Passage given
RE: badblocks & raid

Alvin Oga <aoga@Maggie.Linux-Consulting.com> · Fri, 8 Feb 2002 13:38:55 -0800 (PST)

hi ya cajoline

-- try replacing the "bad cable"...

-- try blowing air on oyur hot disks...

-- your disk is about to die or did die...

run the disks at ata-33 instead of ata-100
and see if its any better
	hdparm -X...

-- boot into single user... add a new disks...
	copy the bad disk onto the new disk
	( do NOT use dd... you'd just copy the bad info too )

	- if you lose some files... oh well.. hope you 
	have backups ... or start using disk utilities to recover
	file segments and manually patch it back together 

c ya
alvin
http://www.Linux-Backup.net  .. free scripts/methodologies ...

On Fri, 8 Feb 2002, Cajoline wrote:

> Thanks for the suggestions but the array is raid-0 and that can't change
> anymore :)

Data entries
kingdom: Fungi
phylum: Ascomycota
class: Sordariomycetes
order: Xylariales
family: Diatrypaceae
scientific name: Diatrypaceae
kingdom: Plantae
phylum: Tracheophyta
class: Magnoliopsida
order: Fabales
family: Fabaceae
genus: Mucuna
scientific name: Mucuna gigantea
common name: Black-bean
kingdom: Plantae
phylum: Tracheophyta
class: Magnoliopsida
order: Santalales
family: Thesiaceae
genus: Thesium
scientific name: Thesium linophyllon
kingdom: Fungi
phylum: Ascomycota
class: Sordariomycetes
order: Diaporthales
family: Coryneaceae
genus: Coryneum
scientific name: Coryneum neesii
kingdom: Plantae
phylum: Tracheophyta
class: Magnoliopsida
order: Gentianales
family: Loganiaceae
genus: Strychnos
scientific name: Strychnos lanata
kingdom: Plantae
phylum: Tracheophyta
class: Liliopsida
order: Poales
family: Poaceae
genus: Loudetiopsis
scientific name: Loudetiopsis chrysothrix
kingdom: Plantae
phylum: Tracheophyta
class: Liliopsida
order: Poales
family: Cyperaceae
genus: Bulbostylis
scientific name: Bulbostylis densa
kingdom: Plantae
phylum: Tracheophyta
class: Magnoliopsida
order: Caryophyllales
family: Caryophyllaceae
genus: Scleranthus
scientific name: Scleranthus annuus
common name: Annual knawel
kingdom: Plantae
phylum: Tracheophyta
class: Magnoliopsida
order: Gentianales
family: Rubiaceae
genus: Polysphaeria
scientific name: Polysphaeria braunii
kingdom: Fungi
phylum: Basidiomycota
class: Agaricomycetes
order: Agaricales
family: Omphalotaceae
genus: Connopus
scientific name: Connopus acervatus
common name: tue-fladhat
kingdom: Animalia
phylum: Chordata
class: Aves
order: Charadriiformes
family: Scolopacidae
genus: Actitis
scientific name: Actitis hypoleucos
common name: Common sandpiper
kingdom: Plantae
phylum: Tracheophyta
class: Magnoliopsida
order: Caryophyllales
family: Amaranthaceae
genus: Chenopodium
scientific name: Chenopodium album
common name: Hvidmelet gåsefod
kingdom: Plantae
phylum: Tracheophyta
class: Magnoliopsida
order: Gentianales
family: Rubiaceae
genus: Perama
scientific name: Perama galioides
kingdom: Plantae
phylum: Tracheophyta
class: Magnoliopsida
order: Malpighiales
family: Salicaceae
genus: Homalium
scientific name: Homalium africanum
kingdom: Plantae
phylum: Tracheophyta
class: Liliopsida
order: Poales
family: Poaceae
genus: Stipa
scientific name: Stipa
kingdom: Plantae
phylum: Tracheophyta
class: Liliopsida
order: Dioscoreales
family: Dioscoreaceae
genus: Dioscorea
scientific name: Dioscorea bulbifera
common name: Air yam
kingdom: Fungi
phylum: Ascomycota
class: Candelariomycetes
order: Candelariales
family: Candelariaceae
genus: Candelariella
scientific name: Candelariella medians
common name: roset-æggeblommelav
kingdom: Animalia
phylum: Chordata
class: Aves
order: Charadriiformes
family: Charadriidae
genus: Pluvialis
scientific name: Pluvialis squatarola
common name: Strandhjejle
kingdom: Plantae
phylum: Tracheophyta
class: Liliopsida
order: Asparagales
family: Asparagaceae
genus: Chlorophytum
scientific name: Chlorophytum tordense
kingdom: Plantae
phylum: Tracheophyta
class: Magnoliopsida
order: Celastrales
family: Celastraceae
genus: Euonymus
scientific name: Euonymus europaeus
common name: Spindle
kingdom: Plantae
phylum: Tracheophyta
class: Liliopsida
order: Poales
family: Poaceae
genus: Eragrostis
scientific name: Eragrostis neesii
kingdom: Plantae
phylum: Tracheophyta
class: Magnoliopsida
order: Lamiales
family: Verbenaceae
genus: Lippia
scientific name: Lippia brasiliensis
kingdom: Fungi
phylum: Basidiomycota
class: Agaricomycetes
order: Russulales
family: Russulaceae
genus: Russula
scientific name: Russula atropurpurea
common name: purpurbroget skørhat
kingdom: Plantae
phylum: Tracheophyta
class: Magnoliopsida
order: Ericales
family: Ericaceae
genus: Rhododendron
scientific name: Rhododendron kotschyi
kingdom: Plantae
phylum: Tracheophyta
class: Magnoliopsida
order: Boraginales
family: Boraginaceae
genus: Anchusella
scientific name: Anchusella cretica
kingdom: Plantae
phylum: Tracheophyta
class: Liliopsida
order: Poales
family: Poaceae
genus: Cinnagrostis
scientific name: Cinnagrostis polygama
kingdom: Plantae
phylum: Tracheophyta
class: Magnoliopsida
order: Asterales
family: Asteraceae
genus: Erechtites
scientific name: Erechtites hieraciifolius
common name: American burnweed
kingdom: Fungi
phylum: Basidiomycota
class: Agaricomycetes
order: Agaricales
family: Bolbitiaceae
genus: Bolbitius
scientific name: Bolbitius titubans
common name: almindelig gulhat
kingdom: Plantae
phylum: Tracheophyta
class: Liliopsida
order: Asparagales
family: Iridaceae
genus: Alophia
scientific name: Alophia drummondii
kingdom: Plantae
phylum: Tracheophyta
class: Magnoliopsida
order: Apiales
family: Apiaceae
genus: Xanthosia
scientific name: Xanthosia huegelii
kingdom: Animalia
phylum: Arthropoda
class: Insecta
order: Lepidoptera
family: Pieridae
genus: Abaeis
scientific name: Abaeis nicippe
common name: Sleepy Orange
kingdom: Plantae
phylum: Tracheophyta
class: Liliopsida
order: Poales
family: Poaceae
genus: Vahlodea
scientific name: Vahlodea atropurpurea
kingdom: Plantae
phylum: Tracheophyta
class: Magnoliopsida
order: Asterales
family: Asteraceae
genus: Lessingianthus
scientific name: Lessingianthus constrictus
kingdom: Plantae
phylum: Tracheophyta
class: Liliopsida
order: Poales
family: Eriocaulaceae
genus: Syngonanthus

Task to complete
Copy out the portion of the badblocks and RAID reply above, starting with "RE: badblocks &" and going on through "or did die...".

Task result
RE: badblocks & raid

Alvin Oga <aoga@Maggie.Linux-Consulting.com> · Fri, 8 Feb 2002 13:38:55 -0800 (PST)

hi ya cajoline

-- try replacing the "bad cable"...

-- try blowing air on oyur hot disks...

-- your disk is about to die or did die...